Input:
^^^^

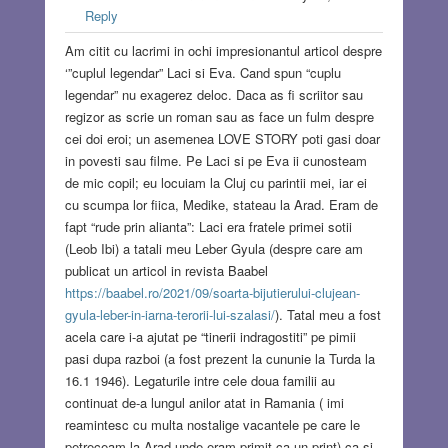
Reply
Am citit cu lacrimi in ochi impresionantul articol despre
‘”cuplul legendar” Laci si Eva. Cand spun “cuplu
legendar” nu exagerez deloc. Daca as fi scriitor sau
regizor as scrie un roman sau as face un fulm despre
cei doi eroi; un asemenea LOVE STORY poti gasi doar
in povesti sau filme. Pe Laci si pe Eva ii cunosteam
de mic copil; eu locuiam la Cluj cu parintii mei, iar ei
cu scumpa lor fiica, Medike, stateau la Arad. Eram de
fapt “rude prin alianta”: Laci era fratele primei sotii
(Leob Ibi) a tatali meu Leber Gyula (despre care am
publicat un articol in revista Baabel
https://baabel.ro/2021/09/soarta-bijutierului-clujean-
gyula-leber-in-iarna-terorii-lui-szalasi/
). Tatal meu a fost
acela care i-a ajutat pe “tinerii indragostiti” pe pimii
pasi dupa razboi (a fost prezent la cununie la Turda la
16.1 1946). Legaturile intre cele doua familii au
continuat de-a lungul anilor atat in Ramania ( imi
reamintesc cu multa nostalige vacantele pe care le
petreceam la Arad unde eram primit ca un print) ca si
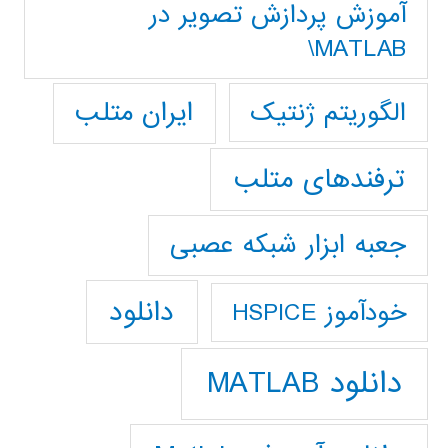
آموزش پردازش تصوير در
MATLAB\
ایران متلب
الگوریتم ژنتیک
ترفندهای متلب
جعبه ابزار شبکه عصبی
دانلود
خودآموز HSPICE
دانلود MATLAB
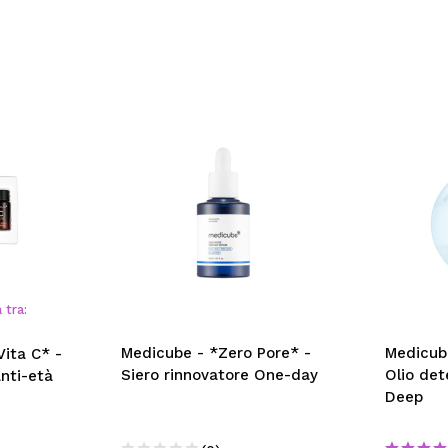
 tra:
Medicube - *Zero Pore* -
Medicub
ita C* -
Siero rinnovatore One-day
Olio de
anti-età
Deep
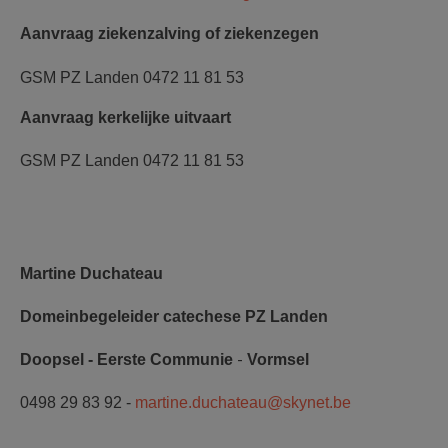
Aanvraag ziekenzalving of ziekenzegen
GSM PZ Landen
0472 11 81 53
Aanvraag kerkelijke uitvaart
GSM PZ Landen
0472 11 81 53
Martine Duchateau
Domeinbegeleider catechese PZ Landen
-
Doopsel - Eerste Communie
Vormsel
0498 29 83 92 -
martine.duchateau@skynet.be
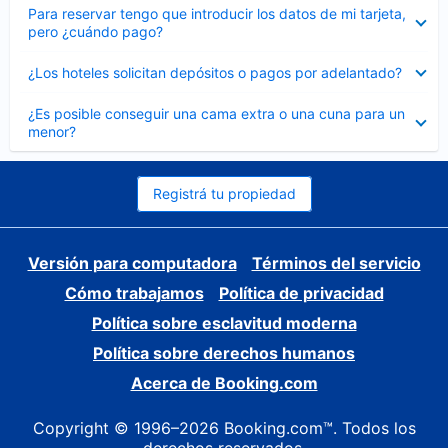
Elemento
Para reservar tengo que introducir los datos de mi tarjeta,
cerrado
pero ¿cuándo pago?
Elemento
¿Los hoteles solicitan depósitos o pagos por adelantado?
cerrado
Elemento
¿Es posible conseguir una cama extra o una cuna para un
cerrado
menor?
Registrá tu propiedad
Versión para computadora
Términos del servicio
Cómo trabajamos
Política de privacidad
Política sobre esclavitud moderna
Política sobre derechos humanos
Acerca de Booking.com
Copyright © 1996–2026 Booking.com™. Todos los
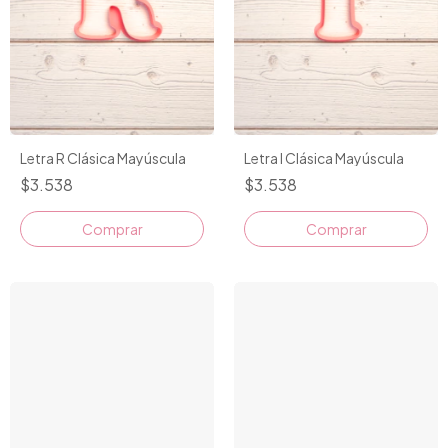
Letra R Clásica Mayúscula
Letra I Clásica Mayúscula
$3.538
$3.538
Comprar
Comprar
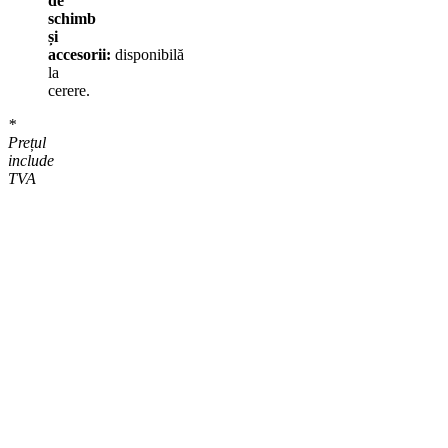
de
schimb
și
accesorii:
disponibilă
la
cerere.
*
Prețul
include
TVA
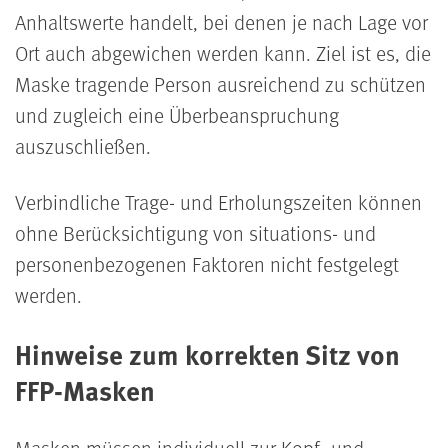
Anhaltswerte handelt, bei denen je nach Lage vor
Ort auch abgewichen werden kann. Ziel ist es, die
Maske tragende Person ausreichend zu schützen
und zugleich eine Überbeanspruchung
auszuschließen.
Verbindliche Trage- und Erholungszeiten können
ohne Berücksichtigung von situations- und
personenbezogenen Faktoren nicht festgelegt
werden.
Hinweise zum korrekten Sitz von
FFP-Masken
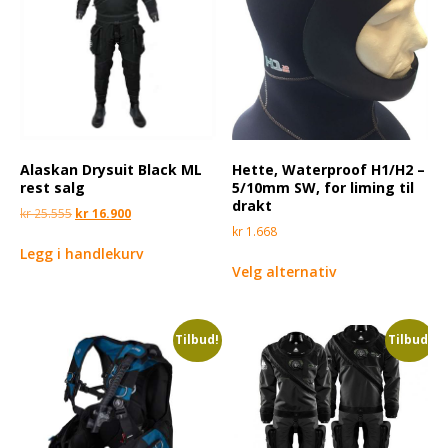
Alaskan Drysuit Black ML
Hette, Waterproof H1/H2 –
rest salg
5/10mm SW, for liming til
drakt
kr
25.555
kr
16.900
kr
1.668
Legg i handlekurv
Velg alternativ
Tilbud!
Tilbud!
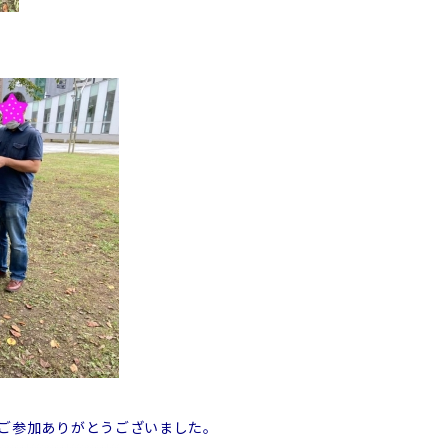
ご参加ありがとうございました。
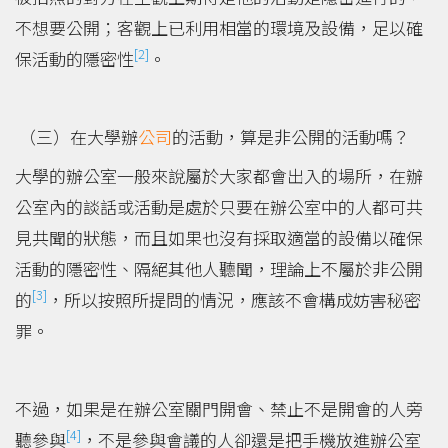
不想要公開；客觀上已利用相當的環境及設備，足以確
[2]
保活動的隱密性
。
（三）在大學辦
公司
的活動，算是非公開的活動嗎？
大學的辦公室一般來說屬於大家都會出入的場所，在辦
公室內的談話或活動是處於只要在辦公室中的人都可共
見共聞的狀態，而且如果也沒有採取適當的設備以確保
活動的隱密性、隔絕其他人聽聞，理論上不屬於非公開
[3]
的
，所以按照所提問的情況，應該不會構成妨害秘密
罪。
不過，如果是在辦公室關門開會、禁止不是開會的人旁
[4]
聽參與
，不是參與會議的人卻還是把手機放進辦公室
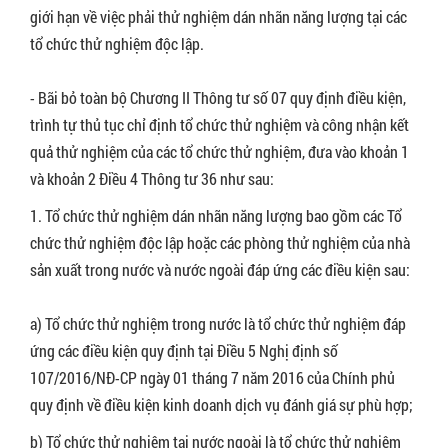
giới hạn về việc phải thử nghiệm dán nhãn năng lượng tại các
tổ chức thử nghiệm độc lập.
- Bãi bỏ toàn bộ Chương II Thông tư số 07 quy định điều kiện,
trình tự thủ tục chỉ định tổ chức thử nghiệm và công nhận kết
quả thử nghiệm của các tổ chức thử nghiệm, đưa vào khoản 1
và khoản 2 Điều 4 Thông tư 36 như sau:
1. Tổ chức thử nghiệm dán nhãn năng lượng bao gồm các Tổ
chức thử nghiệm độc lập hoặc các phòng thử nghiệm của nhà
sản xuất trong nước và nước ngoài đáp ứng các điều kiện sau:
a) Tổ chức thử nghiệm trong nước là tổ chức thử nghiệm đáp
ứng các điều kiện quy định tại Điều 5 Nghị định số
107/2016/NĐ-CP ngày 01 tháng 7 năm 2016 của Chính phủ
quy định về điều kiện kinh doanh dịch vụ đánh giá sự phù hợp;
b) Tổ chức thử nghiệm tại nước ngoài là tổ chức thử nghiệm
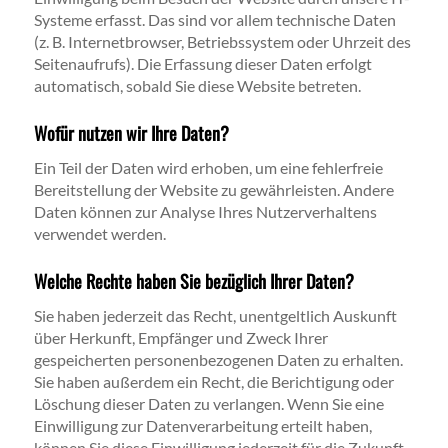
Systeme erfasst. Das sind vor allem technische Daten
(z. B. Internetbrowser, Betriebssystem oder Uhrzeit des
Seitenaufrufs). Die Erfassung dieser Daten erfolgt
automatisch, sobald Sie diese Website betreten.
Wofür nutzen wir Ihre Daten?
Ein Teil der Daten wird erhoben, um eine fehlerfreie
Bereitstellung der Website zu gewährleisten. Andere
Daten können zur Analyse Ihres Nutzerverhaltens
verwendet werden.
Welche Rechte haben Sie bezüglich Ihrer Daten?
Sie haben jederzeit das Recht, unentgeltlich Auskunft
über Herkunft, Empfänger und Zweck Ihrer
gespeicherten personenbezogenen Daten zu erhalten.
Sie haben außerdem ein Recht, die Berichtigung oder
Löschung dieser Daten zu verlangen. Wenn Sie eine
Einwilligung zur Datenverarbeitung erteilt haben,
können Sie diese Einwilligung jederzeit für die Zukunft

^^^^

Instructions to follow: Provide an exact copy of only the lines from the beginning of the entries through the line containing "pasi dupa razboi", both ends included, with no pictures.

Answer space:
Reply
Am citit cu lacrimi in ochi impresionantul articol despre
‘”cuplul legendar” Laci si Eva. Cand spun “cuplu
legendar” nu exagerez deloc. Daca as fi scriitor sau
regizor as scrie un roman sau as face un fulm despre
cei doi eroi; un asemenea LOVE STORY poti gasi doar
in povesti sau filme. Pe Laci si pe Eva ii cunosteam
de mic copil; eu locuiam la Cluj cu parintii mei, iar ei
cu scumpa lor fiica, Medike, stateau la Arad. Eram de
fapt “rude prin alianta”: Laci era fratele primei sotii
(Leob Ibi) a tatali meu Leber Gyula (despre care am
publicat un articol in revista Baabel
https://baabel.ro/2021/09/soarta-bijutierului-clujean-
gyula-leber-in-iarna-terorii-lui-szalasi/
). Tatal meu a fost
acela care i-a ajutat pe “tinerii indragostiti” pe pimii
pasi dupa razboi (a fost prezent la cununie la Turda la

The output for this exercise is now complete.